Refret done by top luthier in the UK is about £300. Not cheap by any means. It also takes 4-6 weeks with wait.. major pain in the butt.

I've put SS frets on 2 guitars now, Evo Gold (it isn't gold, just gold coloured) on another and will never go back. I only keep nickel frets on very specific guitars I don't want to change in even slightest way.

Btw, Mayonez Duvells Pro all have SS frets.


----------



## Wolfhorsky (Jan 7, 2018)

mdeeRocks said:


> How often do you play these guitars? I need a fret polish every 6 months on high quality nickel frets (PRS for instance) if I use the guitar every day for about 2-3 hours and then refret every 18 months, approximately. Otherwise, small dents, wear and tear. I bought a mex strat once and frets were almost gone in 3 months (gig/practice daily for 3-4 hours).
> My hands virtually don't sweat and I have super light touch on my fretting hand (I pick quite hard tho).
> Everyone I know who plays their guitar frequently has the same "issue". it's not really an issue tho, it's just nickel.
> 
> ...


I play 2-4 hours a day. For over 25 years  I have yet to face Your issues. I mostly played Ibbys and Jacksons. Now i have 3 Skervesens with SS frets and i love the smoothness of them. But i still play Ibbys A LOT and no issues at all.


----------



## soliloquy (Jan 8, 2018)

looks like this threat wont let me edit my first post to add other names onto it....

• Source information
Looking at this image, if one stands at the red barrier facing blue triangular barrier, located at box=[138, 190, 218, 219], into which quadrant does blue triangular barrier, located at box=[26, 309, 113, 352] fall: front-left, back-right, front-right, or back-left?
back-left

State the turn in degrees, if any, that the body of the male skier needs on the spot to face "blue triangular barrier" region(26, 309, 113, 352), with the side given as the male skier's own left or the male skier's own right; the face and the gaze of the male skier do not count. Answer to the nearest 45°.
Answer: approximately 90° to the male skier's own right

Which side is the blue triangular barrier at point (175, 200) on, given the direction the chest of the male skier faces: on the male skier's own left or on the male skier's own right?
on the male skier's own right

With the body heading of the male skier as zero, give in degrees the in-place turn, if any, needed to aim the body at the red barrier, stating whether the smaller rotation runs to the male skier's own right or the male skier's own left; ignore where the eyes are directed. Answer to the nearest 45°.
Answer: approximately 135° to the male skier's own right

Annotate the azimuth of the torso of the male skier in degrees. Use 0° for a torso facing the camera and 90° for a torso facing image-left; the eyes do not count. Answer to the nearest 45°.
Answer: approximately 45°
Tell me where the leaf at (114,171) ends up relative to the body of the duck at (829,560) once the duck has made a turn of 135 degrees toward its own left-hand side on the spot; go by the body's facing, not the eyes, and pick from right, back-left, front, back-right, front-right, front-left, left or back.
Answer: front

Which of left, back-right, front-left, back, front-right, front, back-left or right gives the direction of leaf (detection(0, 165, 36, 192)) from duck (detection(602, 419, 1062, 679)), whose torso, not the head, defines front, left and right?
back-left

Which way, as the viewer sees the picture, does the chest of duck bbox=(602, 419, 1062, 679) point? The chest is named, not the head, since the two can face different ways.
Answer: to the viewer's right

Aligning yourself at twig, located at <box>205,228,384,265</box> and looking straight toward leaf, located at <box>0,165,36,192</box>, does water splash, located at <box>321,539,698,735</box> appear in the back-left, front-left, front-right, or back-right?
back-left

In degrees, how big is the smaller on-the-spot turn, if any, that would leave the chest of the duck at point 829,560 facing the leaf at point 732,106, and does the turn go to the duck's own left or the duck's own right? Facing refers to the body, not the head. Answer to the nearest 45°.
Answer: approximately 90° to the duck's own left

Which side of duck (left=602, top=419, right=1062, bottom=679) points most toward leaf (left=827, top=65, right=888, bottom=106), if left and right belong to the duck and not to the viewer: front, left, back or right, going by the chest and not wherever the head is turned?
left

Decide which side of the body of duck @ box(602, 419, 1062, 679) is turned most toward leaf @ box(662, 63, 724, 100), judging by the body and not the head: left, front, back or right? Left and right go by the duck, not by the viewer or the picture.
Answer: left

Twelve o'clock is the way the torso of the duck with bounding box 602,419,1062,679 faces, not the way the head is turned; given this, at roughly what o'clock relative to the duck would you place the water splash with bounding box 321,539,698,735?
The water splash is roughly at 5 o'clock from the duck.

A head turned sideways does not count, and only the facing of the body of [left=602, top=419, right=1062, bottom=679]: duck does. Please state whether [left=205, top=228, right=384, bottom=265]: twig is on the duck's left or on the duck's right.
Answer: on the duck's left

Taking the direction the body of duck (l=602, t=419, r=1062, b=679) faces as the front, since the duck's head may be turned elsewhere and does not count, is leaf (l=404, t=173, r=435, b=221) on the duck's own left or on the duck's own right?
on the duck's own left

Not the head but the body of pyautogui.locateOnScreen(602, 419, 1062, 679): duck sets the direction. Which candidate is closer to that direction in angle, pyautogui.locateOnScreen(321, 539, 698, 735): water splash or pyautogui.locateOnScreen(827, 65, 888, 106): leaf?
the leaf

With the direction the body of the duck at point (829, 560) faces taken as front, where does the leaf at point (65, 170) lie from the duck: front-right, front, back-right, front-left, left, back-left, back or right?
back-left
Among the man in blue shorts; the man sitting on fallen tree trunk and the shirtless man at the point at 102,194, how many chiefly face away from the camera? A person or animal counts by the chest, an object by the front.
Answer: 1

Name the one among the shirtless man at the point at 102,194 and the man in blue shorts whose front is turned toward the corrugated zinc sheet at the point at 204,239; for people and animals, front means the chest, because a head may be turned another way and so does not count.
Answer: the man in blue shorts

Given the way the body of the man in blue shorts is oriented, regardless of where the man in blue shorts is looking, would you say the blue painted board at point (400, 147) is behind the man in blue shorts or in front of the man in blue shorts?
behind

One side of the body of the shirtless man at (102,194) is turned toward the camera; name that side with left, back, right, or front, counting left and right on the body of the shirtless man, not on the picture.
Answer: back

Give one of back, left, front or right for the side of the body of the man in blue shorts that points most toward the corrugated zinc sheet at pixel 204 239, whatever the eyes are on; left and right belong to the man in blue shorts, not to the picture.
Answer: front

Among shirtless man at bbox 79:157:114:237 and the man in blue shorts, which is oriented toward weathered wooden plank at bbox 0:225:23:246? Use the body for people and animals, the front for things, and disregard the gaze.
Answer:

• Task to carry out
Write out everything in the thread about guitar frets from "I play 2-4 hours" down to "issues at all.", word for word. The entries above are separate from the thread about guitar frets.

• Answer section
I play 2-4 hours a day. For over 25 years  I have yet to face Your issues. I mostly played Ibbys and Jacksons. Now i have 3 Skervesens with SS frets and i love the smoothness of them. But i still play Ibbys A LOT and no issues at all.